### What you should do
Report every line of the entries that contains the word "more".

Saved entries
* * * * * * *

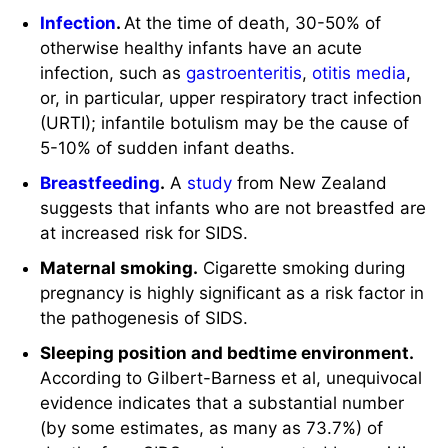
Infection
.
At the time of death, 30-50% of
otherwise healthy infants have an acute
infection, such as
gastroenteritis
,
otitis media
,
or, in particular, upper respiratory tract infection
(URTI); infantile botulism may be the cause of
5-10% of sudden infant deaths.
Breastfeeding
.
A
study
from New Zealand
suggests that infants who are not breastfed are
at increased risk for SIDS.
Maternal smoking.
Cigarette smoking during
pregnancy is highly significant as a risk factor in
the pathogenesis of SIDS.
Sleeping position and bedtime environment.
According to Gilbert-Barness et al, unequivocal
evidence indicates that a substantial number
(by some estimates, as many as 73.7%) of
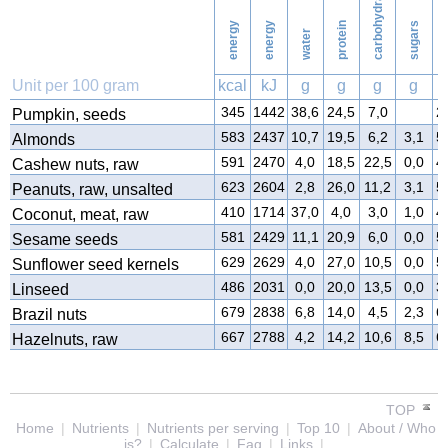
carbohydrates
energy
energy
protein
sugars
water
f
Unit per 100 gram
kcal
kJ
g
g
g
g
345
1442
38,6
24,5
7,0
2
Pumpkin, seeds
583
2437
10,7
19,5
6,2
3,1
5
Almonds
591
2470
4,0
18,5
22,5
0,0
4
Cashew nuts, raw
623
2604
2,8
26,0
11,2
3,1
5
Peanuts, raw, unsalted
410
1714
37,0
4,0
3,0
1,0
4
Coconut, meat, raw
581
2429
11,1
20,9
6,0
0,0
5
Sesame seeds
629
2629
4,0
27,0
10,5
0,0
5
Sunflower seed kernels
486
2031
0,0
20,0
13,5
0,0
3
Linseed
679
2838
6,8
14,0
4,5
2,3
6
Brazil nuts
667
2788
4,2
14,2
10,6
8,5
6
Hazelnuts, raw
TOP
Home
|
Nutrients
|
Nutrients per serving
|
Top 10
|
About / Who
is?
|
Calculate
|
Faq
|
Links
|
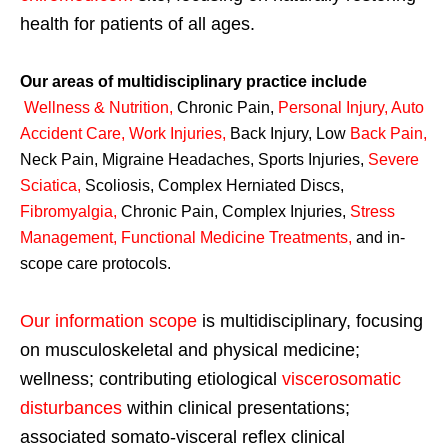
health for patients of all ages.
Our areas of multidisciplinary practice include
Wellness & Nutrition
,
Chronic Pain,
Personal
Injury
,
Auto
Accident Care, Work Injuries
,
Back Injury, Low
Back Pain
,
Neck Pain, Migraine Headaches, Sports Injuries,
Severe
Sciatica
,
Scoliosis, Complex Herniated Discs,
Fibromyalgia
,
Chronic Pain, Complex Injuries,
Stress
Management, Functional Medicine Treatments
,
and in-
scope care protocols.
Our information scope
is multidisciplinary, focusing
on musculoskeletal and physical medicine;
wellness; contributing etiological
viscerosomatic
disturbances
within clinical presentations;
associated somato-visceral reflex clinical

* * * * * * *

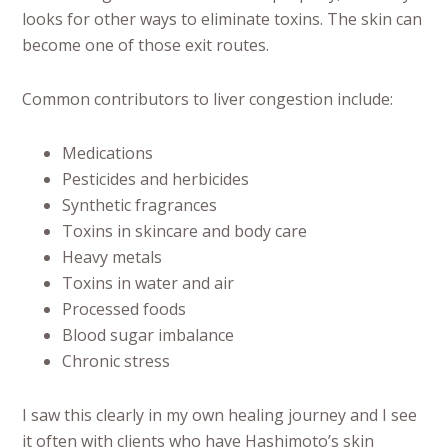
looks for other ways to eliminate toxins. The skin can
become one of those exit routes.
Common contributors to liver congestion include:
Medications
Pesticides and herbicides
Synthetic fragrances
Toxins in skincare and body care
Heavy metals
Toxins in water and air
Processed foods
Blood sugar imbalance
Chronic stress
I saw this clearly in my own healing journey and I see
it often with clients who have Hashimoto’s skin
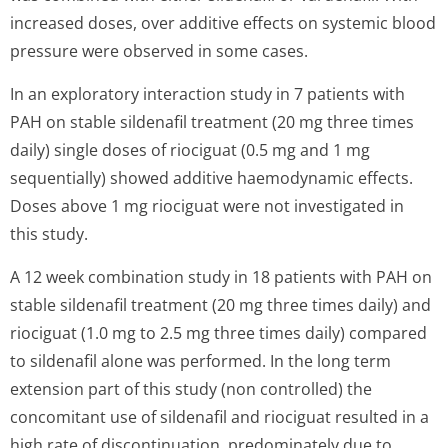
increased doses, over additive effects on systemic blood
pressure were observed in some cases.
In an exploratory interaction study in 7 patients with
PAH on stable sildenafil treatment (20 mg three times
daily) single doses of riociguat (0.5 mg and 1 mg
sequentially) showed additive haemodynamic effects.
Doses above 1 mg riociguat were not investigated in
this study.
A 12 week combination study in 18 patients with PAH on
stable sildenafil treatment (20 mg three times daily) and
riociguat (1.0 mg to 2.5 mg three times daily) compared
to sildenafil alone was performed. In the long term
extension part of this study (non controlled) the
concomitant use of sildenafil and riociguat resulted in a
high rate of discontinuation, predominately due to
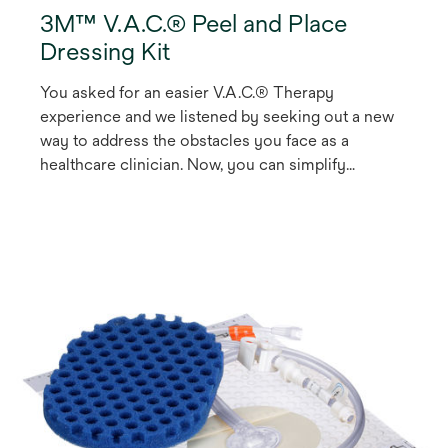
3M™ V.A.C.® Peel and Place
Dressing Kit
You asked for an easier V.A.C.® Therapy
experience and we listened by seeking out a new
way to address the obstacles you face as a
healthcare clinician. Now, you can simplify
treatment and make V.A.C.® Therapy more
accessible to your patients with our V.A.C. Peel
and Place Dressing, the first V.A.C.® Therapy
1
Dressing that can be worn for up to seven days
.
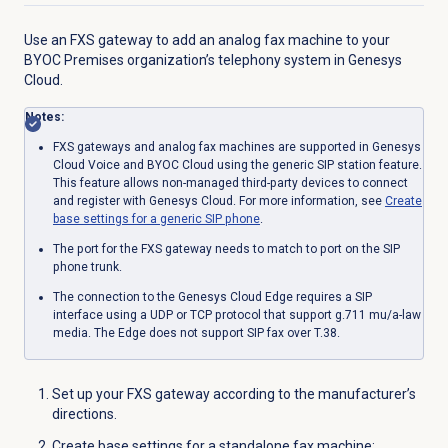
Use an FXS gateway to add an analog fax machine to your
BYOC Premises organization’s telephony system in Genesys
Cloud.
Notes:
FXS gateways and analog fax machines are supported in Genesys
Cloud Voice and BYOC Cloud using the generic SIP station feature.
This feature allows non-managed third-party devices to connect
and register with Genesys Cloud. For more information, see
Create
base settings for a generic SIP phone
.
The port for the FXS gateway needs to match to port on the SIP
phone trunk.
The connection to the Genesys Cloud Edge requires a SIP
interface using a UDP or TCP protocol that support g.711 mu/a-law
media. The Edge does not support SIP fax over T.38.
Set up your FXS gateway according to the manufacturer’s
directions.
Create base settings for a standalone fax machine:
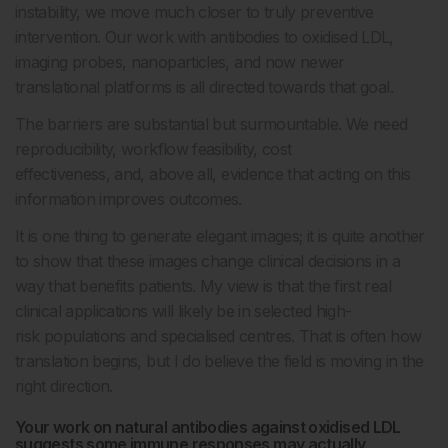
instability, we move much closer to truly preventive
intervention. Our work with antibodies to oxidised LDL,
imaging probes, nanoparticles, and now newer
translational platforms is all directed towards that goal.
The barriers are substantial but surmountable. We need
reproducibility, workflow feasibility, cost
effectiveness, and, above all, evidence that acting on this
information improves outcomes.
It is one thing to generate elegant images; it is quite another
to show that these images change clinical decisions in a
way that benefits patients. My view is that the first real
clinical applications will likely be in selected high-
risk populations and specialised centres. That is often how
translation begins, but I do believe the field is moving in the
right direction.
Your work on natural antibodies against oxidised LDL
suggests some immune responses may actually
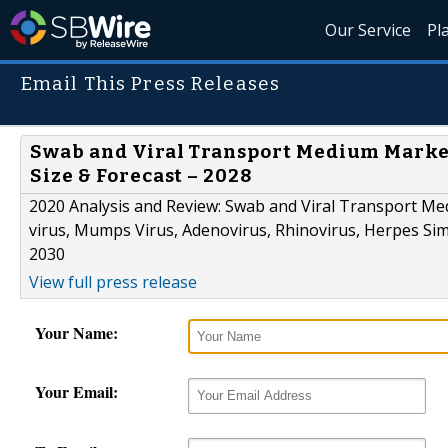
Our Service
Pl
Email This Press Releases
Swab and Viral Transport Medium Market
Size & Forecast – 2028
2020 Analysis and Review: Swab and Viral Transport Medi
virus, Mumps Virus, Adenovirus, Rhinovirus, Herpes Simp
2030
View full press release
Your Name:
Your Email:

* * * * * * *

### Response
treatment and make V.A.C.® Therapy more
and register with Genesys Cloud. For more information, see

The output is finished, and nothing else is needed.